Hey drgnfl, I can relate to being jumpy and the frustration with the physical aspects of PTSD. I am far from being an expert but I know from being told myself not to think " I should". Having said that I still think it a lot I just dont say it. Basically there are things that you are aware of that you may not be able to do that you used to be capable of doing and it may be that way for a while but we all put pressure on ourselves by comparing what we are capable of now to what we percieve we were capable of pre PTSD. I too tend to move onto another task if I get bogged down becasue I just cant nut it out and I need to keep busy doing something. In answer to your question of what to do when you get over stressed - I do something physical like push ups to get my body working hard to catch up to where my heart rate and head are. I find it grounds me to something here and now. I am starting to use some breathing techniques to slow down my heart rate and thoughts. Feeling complete loss of control over your body and mind is upsetting but if you read enough stories on this forum you will realise that people do work their way through PTSD and move on with life. Hope this helps.
 
Drgnfl - oh man, I can SO relate. I knocked over my drink one day this week when someone startled me at work. I even have bells hanging from my doorknob in an effort to keep from being startled. My office is actually a closed (with window), so the only place to put my desk is to have my back to the door - ACK! corworkers know I'm jumpy (though they have no idea why). Some are thoughtful and knock before the come in, but when I CAN concentrate on work, I rarely hear someone come in and I just go through the ceiling. It's really kinda embarrassing.

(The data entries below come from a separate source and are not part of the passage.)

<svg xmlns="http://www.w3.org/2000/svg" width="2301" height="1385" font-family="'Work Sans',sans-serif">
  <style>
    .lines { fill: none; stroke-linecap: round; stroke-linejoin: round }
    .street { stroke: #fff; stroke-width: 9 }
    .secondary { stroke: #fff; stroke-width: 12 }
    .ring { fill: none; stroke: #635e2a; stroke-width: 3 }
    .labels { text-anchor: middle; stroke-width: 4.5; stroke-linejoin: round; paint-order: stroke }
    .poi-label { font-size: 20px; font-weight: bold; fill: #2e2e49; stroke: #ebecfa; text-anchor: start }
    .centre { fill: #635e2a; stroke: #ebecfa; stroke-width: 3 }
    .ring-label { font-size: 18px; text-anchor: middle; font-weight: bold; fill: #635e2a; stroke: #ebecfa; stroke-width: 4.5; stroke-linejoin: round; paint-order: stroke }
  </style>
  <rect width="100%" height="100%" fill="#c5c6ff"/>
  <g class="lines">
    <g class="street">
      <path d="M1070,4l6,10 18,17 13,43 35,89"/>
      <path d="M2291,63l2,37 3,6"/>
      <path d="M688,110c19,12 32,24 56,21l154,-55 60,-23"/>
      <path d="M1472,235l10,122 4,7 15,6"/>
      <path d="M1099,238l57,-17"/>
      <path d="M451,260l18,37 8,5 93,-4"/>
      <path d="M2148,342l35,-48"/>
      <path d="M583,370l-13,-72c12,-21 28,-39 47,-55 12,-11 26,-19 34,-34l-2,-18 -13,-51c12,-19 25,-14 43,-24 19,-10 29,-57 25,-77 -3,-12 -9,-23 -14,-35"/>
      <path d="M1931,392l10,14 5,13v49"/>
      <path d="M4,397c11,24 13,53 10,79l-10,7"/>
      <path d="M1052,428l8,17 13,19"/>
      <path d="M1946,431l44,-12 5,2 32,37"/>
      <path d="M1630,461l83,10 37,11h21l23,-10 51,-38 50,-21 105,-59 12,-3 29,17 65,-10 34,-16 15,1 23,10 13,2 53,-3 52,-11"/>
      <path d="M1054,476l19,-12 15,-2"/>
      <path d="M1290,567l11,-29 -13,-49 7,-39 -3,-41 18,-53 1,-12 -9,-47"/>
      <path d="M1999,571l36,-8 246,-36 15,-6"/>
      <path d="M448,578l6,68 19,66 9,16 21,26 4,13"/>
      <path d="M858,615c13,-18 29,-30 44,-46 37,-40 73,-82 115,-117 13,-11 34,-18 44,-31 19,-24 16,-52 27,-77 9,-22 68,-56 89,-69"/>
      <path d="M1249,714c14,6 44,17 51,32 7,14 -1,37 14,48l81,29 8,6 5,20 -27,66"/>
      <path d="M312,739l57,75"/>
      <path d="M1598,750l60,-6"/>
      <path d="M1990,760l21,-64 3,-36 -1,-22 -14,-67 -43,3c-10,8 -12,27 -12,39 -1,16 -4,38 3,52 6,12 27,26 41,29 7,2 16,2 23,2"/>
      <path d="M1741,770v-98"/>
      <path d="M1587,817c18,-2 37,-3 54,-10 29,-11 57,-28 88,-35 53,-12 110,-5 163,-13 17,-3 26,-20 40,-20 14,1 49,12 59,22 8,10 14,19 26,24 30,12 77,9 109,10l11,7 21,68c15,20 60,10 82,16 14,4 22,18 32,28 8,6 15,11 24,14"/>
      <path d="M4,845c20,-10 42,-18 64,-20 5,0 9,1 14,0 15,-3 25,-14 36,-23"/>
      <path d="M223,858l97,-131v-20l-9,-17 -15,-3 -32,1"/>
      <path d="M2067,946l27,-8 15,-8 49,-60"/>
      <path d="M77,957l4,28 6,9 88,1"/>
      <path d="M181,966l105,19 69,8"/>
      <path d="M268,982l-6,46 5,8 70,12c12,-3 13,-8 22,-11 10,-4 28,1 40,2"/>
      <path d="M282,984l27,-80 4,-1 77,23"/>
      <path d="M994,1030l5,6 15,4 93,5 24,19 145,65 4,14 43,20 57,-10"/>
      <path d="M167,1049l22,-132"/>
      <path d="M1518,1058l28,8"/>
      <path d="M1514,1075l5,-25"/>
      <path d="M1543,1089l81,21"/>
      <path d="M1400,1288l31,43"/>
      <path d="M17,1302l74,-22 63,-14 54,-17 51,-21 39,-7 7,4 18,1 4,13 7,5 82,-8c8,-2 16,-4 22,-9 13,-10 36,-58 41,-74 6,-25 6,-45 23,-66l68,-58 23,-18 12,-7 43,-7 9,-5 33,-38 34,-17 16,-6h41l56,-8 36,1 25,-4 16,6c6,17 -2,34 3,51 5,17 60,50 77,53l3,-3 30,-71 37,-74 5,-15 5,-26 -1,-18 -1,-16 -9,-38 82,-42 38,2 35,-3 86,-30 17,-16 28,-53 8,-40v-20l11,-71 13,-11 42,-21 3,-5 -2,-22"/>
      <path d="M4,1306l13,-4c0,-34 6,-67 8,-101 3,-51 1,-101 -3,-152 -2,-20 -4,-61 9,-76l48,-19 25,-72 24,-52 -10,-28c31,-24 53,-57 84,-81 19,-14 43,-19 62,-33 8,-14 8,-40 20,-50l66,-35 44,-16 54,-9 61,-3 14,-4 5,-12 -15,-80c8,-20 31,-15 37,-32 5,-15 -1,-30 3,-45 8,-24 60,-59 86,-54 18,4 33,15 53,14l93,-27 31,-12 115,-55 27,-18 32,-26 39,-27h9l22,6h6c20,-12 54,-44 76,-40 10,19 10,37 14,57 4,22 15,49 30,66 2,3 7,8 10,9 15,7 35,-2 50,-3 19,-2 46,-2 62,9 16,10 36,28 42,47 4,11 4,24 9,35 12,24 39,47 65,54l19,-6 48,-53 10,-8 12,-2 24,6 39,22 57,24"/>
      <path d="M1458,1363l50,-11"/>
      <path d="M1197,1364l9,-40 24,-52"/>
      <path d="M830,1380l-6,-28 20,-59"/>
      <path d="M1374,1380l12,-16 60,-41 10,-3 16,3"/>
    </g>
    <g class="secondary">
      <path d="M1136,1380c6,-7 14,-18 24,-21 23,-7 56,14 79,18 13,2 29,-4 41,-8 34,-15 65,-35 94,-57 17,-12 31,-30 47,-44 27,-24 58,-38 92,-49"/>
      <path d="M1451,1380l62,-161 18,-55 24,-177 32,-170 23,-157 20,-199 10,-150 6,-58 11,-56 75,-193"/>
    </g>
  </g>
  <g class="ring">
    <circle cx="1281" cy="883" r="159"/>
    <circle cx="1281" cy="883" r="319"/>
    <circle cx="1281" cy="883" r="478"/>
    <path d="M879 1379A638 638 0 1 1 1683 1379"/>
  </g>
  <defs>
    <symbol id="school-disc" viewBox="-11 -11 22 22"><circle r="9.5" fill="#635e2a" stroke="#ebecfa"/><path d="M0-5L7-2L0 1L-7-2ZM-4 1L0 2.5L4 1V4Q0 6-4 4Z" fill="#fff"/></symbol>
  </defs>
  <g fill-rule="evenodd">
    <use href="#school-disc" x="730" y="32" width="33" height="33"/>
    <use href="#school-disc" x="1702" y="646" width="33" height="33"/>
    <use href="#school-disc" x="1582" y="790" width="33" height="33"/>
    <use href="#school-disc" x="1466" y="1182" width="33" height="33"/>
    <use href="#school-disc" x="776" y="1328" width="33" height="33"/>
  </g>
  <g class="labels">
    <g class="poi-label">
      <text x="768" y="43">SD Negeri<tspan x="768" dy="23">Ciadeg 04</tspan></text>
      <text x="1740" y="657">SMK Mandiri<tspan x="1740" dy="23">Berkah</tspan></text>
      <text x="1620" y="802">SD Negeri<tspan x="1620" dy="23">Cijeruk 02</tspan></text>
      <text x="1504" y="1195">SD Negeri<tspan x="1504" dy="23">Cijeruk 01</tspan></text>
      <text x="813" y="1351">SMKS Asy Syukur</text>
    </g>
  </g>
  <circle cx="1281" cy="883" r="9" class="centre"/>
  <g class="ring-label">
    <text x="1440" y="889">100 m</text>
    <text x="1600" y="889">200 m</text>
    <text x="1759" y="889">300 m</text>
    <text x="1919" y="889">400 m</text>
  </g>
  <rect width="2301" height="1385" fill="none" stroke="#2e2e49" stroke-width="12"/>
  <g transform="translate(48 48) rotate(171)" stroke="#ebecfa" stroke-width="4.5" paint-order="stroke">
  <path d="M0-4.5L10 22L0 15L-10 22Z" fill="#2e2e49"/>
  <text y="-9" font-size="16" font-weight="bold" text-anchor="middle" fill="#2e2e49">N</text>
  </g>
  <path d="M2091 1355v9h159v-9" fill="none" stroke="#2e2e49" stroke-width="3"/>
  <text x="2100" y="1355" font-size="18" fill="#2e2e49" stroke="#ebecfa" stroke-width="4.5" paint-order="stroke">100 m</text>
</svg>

My T has me doing some tapping therapy. Tap each index finger alternately. That is supposed to be calming. I often take my knitting to work and knit during lunch which is calming.

Best of luck to you.
Broken
 
I have jumpiness too but my doctor gave me a medication that they are using with the veterans, Tenex. It is a blood pressure med. I'm on a low dose. It has helped a lot but not a cure. My PTSD is from being a survivor of gun fire so any sudden noises make me jump. I would jump at everything even the noise from the coffee maker. I now don't jump that much unless someone taps me on my shoulder or comes to my side and I didn't hear them. I don't think there is anything out there to help with it. I could never have my back to the door just thinking about it makes me anxious. The worse part is I hate this time of year 4th of July. This year I went to the mountains and I slept great with no fireworks or gunfire. I knit too. Very calming for me keeps me focus then on my anxious feelings.